After locating the line that contains "Forum|Forum|3 years ago" in the records below, write out exactly that line and each line after it through the one that contains "Statistics Tags Is", and nothing else.

(SOURCE MATERIAL)

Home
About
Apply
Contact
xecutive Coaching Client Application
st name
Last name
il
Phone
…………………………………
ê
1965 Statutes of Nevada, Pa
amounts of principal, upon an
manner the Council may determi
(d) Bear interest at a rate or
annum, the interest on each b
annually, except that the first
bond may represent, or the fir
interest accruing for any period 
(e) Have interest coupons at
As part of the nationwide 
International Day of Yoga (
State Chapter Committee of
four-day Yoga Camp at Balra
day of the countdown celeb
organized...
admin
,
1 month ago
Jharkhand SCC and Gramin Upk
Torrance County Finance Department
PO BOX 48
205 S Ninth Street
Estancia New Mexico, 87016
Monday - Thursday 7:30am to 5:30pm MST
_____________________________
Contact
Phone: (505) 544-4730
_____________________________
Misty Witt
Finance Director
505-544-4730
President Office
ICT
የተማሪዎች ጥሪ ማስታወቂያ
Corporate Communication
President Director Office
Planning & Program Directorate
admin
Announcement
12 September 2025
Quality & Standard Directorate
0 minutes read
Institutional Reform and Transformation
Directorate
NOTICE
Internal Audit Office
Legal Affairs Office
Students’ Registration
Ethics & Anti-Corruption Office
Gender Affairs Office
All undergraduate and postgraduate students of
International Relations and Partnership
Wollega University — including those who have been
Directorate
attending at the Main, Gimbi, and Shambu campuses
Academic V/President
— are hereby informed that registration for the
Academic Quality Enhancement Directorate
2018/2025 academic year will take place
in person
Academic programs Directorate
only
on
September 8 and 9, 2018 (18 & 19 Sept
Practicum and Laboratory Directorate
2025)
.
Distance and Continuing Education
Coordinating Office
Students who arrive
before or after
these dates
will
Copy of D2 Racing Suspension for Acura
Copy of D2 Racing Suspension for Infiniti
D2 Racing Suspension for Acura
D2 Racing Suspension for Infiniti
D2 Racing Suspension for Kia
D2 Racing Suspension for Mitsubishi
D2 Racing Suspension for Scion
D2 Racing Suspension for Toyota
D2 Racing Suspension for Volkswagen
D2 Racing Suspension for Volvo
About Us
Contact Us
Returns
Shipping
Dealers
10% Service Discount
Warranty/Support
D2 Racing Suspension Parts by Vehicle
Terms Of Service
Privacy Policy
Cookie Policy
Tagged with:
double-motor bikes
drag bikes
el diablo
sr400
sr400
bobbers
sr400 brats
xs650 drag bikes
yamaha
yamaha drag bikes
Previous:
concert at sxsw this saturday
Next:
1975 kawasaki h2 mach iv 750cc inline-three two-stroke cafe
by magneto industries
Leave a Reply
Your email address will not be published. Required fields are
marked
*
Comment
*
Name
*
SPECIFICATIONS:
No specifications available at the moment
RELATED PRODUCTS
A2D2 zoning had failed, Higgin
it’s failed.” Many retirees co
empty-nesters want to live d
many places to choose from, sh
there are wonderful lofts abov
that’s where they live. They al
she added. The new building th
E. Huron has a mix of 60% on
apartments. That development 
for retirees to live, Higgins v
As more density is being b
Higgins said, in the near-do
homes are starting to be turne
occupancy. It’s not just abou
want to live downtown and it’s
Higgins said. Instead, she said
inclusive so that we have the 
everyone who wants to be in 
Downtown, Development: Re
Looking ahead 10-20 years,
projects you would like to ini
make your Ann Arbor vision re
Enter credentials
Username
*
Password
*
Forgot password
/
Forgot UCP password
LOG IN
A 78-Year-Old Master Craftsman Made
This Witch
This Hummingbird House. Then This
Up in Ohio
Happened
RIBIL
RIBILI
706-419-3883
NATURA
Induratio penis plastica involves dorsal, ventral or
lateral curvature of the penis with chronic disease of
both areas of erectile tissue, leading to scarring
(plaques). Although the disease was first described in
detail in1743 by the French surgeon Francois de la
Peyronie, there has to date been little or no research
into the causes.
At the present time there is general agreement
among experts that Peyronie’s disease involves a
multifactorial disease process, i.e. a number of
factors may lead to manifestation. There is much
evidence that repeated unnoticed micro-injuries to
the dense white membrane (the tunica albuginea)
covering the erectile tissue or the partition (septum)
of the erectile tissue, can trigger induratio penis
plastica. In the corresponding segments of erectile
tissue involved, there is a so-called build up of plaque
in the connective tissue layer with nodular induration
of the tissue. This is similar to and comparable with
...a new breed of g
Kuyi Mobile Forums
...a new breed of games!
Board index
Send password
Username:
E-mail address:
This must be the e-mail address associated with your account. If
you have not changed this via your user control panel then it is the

(End SOURCE MATERIAL)
(SOURCE MATERIAL)

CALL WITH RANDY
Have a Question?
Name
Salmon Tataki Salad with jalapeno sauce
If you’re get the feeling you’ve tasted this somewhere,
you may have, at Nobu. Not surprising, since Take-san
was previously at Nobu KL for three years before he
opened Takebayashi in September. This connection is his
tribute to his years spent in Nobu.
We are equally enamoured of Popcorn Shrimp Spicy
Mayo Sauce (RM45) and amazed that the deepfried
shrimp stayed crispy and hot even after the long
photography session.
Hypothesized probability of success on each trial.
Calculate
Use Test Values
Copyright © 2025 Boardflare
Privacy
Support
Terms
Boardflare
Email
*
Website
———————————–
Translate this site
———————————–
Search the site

(End SOURCE MATERIAL)
(SOURCE MATERIAL)

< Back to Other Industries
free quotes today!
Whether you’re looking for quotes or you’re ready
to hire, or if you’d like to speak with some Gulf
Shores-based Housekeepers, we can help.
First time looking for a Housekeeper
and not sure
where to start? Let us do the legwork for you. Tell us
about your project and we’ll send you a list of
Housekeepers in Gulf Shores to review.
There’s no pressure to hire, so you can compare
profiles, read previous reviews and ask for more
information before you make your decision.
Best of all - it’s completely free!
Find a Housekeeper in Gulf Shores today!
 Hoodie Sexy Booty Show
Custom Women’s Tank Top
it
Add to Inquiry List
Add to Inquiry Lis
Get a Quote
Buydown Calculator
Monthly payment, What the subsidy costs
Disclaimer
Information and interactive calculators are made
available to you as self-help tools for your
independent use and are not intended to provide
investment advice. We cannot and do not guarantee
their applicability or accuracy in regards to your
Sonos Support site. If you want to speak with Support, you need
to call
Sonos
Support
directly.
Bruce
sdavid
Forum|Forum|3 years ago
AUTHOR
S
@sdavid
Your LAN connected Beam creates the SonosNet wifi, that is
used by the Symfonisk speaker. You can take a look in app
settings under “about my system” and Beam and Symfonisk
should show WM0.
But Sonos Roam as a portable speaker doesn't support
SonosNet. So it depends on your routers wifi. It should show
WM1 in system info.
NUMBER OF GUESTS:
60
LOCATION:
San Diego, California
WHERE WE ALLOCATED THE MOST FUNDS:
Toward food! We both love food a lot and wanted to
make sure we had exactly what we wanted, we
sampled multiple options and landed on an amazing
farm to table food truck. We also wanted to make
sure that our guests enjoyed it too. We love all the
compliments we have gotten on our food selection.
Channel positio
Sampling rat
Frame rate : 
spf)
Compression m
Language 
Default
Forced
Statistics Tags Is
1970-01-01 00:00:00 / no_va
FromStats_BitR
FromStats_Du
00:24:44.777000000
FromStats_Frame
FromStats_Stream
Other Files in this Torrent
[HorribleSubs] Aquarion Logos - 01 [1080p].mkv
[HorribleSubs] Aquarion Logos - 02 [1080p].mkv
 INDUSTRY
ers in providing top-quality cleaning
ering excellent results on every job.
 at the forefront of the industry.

(End SOURCE MATERIAL)

* SOLUTION
Forum|Forum|3 years ago
AUTHOR
S
@sdavid
Your LAN connected Beam creates the SonosNet wifi, that is
used by the Symfonisk speaker. You can take a look in app
settings under “about my system” and Beam and Symfonisk
should show WM0.
But Sonos Roam as a portable speaker doesn't support
SonosNet. So it depends on your routers wifi. It should show
WM1 in system info.
NUMBER OF GUESTS:
60
LOCATION:
San Diego, California
WHERE WE ALLOCATED THE MOST FUNDS:
Toward food! We both love food a lot and wanted to
make sure we had exactly what we wanted, we
sampled multiple options and landed on an amazing
farm to table food truck. We also wanted to make
sure that our guests enjoyed it too. We love all the
compliments we have gotten on our food selection.
Channel positio
Sampling rat
Frame rate : 
spf)
Compression m
Language 
Default
Forced
Statistics Tags Is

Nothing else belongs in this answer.